This assumes that you update the hash key incrementally for the e.p. key, which in generally does not make any sense for a transient contribution, because it is both less efficient and more bug prone. When you put down a piece somewhere it makes sense to make that change to the incremental key, because the alternative would be to XOR that piece into the key for many future positions, as the piece is likely to stay there for a long time. So a one-time XOR into the incremental key saves a lot of work. But XORing the e.p. rights into the incremental key only causes that you have to XOR it out again on the next move. So you have actually doubled the work, compared to just XORing it into the actual (as opposed to the incremental) key...Sven Schüle wrote:3) If the previous position had an e.p. square set then XOR this (resp. the old e.p. file) to the hashkey
4) In addition to 3), if the new position has an e.p. square set then XOR this (resp. the new e.p. file) to the hashkey.
Think of the special case where both sides make a pawn double step and create an e.p. target square with their move => e.p. square is not *cleared* but *changed* with the second move. For this reason I do steps 3) and 4) independently.

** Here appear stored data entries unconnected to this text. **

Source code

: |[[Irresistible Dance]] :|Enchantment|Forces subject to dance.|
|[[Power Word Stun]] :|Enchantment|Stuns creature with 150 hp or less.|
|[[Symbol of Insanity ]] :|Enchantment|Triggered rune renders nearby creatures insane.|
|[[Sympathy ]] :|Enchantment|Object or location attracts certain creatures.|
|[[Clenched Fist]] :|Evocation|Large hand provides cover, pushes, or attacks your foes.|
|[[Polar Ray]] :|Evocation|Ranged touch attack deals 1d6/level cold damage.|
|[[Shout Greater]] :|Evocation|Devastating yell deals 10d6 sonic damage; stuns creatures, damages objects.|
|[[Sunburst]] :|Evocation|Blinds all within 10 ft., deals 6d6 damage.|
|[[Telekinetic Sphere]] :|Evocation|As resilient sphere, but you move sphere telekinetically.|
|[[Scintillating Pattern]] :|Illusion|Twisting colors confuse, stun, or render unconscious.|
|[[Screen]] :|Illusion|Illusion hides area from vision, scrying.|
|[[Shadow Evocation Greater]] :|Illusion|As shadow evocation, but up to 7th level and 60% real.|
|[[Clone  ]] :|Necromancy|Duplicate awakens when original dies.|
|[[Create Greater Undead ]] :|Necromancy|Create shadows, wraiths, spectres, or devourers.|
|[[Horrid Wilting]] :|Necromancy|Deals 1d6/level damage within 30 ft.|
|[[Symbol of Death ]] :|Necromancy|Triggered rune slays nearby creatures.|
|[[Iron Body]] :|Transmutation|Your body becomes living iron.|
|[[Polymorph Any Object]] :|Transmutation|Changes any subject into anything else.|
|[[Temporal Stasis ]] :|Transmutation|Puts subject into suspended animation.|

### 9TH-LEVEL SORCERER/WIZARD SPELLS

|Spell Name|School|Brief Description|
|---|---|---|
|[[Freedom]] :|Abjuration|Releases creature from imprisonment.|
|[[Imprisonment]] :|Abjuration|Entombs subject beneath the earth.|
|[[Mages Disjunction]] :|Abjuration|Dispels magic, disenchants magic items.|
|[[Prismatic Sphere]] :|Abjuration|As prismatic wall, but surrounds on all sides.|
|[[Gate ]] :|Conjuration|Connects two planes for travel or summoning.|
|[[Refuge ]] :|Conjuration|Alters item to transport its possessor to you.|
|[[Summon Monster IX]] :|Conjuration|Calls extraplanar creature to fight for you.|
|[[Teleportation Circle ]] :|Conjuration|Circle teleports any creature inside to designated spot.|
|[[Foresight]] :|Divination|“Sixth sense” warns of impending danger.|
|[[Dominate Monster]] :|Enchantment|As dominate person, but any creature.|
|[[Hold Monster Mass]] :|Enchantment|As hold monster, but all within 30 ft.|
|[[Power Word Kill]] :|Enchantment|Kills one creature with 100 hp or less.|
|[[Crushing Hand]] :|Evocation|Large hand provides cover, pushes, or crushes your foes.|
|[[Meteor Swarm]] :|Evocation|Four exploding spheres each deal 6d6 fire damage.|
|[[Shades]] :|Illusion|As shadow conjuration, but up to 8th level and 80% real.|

so in my engines I calculate the key as
actualKey = incrementalKey ^ stmKey[stm] ^ castlingKey[castlingRights] ^ epKey[epRights];
where the final term is done in a conditional code section only executed when the move is an e.p. capture (which was needed anyway to displace the capture-square from the to-square).
I also do not treat the castling rights incrementally, despite the fact that they are quite persistent and not volatile like e.p. rights. But there are too many conditions that could change them to make incremental update competative, also because a single move can change rights for both sides (e.g. Ra1xa8). By having the castlingRights flags in the low-order 4 bits of an int, I can simply use its value as an index in the castlingKey table of 16 keys, one for each possible combination of castling rights. MakeMove then only has to worry about updating the rights (by clearing bits from a 'spoiler' table: castlingRights &= spoiler[piece] & spoiler[victim]).
For the side to move it really does not matter if you do it incrementally or when you need it, as in changes on every move, so in both cases you always have to do it once in each node. But in fact I realize now you can get rid of this XOR completely (but none of my enginesis that smart):
The incremental update (for the non-special part of the move) does
incrementalKey ^= zobrist[piece][fromSqr] ^ zobrist[piece][toSqr] ^ zobrist[victim][captSqr]
where usually captSqr =toSqr, and for non-captures victim = 0 (or whatever code you use for EMPTY squares). To have a branch-less implementation I actually do have a board full of Zobrist keys for empty squares, all initialized to 0, so that in non-captures this term is effectively absent. But I could have initialized it to the stm key! In that case the non-captures would automatically handle the stm key. To also have captures handle the stm key, in theory we would have to XOR all Zobrist keys for all pieces also with the stmkey. This contribution would cancel in the part that moves the pieces, because both the from- and to-part would both contain it. In practice, of course, you don't even have to do that, as XORing a table of random values with a constant value does not make it any less random.